These errors are not individual, but common to all learners who have difficulties with spelling. They stem from the fact that the spellings of homophones, doubled letters and word endings and some prefixes (decidedivide) don’t follow logical rules and so have to be individually memorised.

Anyone with a poor visual memory, irrespective of their general intelligence, has trouble imprinting those words on their memory and so finds learning to spell very hard. My son, who attended the local comprehensive and then went to Cambridge, was one of them, having inherited this handicap from his father.

Just explaining this fact to poor spellers can boost their self-esteem and help them to cope better. What is unhelpful to them is pretending that there is either hidden logic or cultural value behind English spelling inconsistencies.

A few indicate defunct Latin prefixes.

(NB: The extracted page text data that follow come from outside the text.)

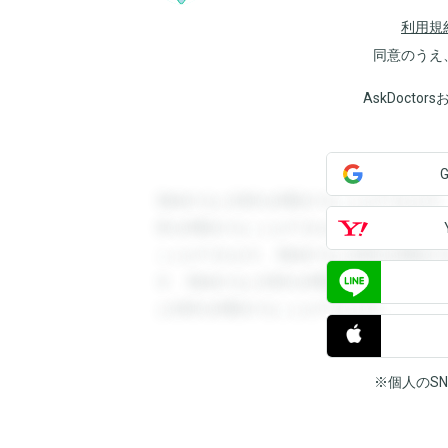
利用規
同意のうえ
AskDoct
登録すると回答を閲覧することができます
答を閲覧することができます。登録すると
ことができます。登録すると回答を閲覧す
す。登録すると回答を閲覧することができ
と回答を閲覧することができます。
※個人のS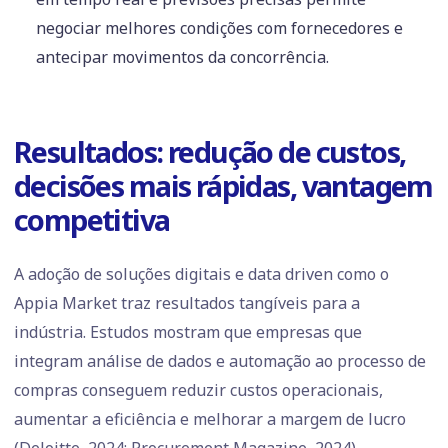
negociar melhores condições com fornecedores e
antecipar movimentos da concorrência.
Resultados: redução de custos,
decisões mais rápidas, vantagem
competitiva
A adoção de soluções digitais e data driven como o
Appia Market traz resultados tangíveis para a
indústria. Estudos mostram que empresas que
integram análise de dados e automação ao processo de
compras conseguem reduzir custos operacionais,
aumentar a eficiência e melhorar a margem de lucro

We have, for example, “pp” in “apply” because it comes from the Latin “adplicare”. But most of our quirky spellings are simply typesetting errors or whims of foreign printers who could not speak English.

This happened mainly because William Tyndale, who produced the first modern English Bible, had to flee abroad (Sir Thomas More was after his head for wanting to enable every ploughboy to read the word of God for himself, rather than have to rely on what a priest interpreted for him).

Tyndale’s New Testament was the first English book to sell in large volume.

People were exceptionally keen to read it. They learnt to spell from it too, not knowing that its many editions with their numerous spelling differences, were full of errors.

If we made more children aware of this, they might stop feeling so bad about not being able to spell and stop being distracted by this disability in their writing. Steinbeck did. The only danger is that they may start questioning the way we spell and even refuse to spell so many words as stupidly as we continue to do (“many” being one of them, “one” another).